40代会社員Aさんは「信用取引で3000万円を失いました」。きっかけは「証券会社からの勧誘」と「すぐ取り戻せると思った」こと。本記事ではFPねこが信用取引のリアルなリスクと、絶対にやめるべき4つの理由を解説します。
信用取引とは?レバレッジの怖さ
| 項目 | 現物取引 | 信用取引 |
|---|---|---|
| 必要資金 | 株価100% | 株価33%程度(3倍レバレッジ) |
| 損失最大額 | 投資額まで | 投資額を超える損失も |
| 追証(追加保証金) | なし | あり |
| 期限 | 無期限 | 6か月(一般) |
| 金利・貸株料 | なし | あり(年2〜3%) |
40代Aさんの失敗例(再現ケース)
| 時期 | 状況 | 累積損益 |
|---|---|---|
| 1月:開始 | 自己資金500万円で信用取引開始(最大1,500万) | ±0 |
| 3月:絶好調 | 新興株で+200万円 | +200万 |
| 4月:自信過剰 | レバレッジMAXで集中投資 | +300万 |
| 5月:相場下落 | -500万円の含み損 | -200万 |
| 6月:追証発生 | 追加保証金300万円要求 | -500万 |
| 7月:ナンピン | 取り戻そうとさらに買付 | -1,200万 |
| 9月:強制決済 | 建玉強制決済で確定 | -3,000万 |
FPねこが断言する4つのやめるべき理由
理由①:レバレッジは「諸刃の剣」
3倍レバレッジで利益も3倍だが、損失も3倍。
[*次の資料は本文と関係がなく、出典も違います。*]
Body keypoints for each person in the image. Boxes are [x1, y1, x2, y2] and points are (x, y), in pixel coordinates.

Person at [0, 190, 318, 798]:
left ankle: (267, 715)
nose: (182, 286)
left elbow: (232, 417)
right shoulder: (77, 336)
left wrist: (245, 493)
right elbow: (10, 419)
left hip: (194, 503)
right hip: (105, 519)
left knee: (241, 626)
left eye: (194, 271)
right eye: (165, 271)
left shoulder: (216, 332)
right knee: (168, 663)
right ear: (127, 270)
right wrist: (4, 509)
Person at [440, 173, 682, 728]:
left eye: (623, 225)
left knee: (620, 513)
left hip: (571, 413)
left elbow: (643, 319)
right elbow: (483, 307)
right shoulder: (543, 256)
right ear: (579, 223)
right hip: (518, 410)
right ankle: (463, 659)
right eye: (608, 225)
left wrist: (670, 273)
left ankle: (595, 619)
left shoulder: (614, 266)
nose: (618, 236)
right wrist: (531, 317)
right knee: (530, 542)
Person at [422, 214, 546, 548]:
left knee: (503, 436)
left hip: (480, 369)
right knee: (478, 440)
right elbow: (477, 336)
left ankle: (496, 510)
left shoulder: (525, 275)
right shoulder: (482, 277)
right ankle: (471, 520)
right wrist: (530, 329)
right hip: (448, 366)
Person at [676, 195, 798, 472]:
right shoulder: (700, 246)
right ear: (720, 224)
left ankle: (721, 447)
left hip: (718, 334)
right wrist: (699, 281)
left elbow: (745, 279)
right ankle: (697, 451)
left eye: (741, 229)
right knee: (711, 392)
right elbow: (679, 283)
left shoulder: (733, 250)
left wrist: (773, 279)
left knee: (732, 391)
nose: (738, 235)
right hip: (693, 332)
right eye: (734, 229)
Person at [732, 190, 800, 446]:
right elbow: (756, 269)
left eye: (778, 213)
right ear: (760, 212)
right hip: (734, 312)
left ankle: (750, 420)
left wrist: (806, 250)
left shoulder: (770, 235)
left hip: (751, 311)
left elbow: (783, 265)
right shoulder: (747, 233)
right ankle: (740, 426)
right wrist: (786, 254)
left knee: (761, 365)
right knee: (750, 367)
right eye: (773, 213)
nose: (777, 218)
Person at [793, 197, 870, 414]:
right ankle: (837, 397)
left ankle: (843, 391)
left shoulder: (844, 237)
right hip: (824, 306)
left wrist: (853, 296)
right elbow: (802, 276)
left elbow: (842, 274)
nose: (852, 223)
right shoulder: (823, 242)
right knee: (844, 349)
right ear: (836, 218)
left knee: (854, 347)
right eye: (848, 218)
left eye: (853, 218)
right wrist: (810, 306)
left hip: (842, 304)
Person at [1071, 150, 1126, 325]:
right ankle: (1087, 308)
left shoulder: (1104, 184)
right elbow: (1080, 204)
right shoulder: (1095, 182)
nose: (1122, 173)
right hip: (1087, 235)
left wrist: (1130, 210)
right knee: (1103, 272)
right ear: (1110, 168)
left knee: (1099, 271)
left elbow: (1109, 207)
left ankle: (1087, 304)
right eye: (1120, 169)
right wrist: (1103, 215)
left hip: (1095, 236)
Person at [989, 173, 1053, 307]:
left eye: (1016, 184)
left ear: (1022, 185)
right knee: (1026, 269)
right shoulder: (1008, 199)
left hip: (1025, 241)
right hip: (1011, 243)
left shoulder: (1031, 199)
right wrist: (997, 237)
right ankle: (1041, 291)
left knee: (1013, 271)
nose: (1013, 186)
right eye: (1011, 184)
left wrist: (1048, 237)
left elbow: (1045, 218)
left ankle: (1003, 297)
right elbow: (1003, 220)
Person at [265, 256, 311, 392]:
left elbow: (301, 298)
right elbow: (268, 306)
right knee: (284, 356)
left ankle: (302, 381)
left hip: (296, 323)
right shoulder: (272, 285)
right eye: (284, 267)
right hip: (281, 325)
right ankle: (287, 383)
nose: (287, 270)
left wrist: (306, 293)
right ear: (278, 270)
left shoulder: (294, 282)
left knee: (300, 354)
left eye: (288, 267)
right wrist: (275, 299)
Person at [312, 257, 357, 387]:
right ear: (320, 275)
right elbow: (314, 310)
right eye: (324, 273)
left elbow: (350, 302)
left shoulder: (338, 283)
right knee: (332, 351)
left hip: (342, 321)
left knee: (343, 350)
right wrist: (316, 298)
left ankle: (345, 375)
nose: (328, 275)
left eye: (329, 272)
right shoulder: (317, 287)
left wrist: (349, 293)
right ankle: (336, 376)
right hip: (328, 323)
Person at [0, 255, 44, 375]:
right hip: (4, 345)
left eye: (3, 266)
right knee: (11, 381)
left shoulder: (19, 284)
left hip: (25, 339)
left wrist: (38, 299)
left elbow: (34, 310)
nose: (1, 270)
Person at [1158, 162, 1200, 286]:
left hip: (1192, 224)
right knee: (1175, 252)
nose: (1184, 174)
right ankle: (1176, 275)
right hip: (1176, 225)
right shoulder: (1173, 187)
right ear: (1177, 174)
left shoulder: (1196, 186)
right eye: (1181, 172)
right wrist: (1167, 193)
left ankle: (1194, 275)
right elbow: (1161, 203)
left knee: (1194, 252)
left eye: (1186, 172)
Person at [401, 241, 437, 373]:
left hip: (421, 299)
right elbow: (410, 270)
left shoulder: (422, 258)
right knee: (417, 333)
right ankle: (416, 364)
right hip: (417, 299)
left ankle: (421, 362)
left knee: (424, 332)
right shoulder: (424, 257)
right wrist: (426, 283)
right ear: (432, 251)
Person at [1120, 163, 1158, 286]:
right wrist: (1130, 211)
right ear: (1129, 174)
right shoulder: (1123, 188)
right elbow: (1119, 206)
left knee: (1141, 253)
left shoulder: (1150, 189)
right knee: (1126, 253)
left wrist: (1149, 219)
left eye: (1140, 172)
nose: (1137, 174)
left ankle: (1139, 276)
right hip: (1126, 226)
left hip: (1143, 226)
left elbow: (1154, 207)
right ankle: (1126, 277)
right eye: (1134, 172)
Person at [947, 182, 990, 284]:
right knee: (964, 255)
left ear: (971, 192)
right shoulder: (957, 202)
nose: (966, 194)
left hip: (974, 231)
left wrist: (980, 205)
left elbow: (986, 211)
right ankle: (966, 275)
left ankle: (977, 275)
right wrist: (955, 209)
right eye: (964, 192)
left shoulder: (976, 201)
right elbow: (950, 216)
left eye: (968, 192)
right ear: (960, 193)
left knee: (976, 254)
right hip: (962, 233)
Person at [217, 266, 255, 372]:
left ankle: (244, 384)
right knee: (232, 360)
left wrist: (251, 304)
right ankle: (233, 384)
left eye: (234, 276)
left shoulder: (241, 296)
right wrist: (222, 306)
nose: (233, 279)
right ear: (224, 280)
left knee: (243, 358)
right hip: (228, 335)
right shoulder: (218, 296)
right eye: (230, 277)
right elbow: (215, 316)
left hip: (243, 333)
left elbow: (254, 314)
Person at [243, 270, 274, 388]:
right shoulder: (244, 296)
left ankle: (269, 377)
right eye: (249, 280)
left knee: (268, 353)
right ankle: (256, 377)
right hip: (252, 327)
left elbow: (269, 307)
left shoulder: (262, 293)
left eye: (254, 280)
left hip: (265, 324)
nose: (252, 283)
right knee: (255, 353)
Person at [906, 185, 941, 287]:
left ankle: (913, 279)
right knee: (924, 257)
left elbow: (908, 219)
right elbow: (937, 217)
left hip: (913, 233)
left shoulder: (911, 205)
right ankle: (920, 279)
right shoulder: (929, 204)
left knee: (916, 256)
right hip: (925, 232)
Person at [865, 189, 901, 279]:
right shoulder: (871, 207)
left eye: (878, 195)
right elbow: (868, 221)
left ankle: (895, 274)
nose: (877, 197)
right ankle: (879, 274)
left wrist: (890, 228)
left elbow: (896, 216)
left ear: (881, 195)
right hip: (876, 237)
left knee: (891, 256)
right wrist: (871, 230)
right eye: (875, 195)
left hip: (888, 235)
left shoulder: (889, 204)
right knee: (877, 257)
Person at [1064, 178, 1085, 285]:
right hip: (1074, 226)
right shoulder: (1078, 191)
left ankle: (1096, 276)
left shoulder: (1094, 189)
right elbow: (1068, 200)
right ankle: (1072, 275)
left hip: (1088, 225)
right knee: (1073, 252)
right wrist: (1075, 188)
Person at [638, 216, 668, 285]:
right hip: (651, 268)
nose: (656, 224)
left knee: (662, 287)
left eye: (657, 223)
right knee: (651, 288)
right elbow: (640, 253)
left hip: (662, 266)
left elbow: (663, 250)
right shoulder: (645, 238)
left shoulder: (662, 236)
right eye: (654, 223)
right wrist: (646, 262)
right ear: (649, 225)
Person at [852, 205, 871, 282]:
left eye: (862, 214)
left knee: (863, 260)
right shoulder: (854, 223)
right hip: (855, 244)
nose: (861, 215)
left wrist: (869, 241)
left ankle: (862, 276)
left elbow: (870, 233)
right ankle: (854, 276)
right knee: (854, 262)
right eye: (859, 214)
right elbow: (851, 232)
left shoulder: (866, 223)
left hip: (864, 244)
+10%で30%利益のはずが、-10%で30%損失。元本500万でも、相場が30%下げれば信用枠1,500万のうち450万を失う。
理由②:追証は精神的に耐えられない
追加保証金(追証)の通知が来ると、3営業日以内に入金が必要。入金できなければ強制決済。冷静な判断ができず、ナンピン買いで損失拡大の典型パターン。
理由③:金利・貸株料が確実にマイナス
年2〜3%の金利が確定で発生。長期持ちすると、株価が動かなくても損失が積み重なる。
理由④:プロでも勝率は50%以下
金融機関のプロディーラーでも信用取引で勝率50%超は難しい。素人が会社勤めしながら勝てる確率は限りなくゼロ。
信用取引と新NISAの圧倒的な差
| 項目 | 信用取引 | 新NISA |
|---|---|---|
| 運用益への税金 | 20.315% | 非課税 |
| レバレッジ | 3倍 | 1倍 |
| 金利負担 | 年2〜3% | なし |
| 期限 | 6か月 | 無期限 |
| 追証リスク | あり | なし |
| 勝率(20年保有想定) | 不明・低い | 過去データ100%プラス |
信用取引で損失を出してしまった人へ
損失の確定申告で取り戻す
- 株式・先物・FXの損失は3年間繰越控除可
- 他口座と損益通算可(特定口座)
- 翌年以降の利益から差し引ける
再起の方法:完全に投資スタイルを変える
- 信用取引口座を解約
- 新NISAで月3〜10万円の積立投資のみ
- 「短期で取り戻す」発想を捨てる
- 10年単位の長期視点に切替
よくある誤解
- ❌ 「信用取引で短期で取り戻せる」→ 過去の損失を取り戻そうとして更に損失拡大が典型パターン
- ❌ 「証券会社が勧めるから安全」→ 証券会社は手数料収入が増えるから勧める。利益相反
- ❌ 「3倍レバレッジで効率良い」→ 効率は良いが、リスクも3倍。プロでも難しい
- ❌ 「テクニカル分析で勝てる」→ 短期では運の要素が大。長期では一貫しない
FAQ
Q. 信用取引でいい思いをしたことがある。やめるべき?
A. ビギナーズラックの可能性大。長期では損失リスクが極めて高い。やめて新NISAに移行を強く推奨。
Q. 信用取引の追証で家族にバレた。どうすれば?
A. 早めに弁護士・FPに相談。借金返済計画を立てる。証券会社は無慈悲なので、自分で交渉は難しい。
Q. デイトレードはどう?
A. 信用取引と同じく、長期では平均的に勝てない。プロでも勝率50%程度。素人は推奨しません。
📌 ご利用にあたって
本記事は2026年5月時点の情報。投資判断は自己責任で。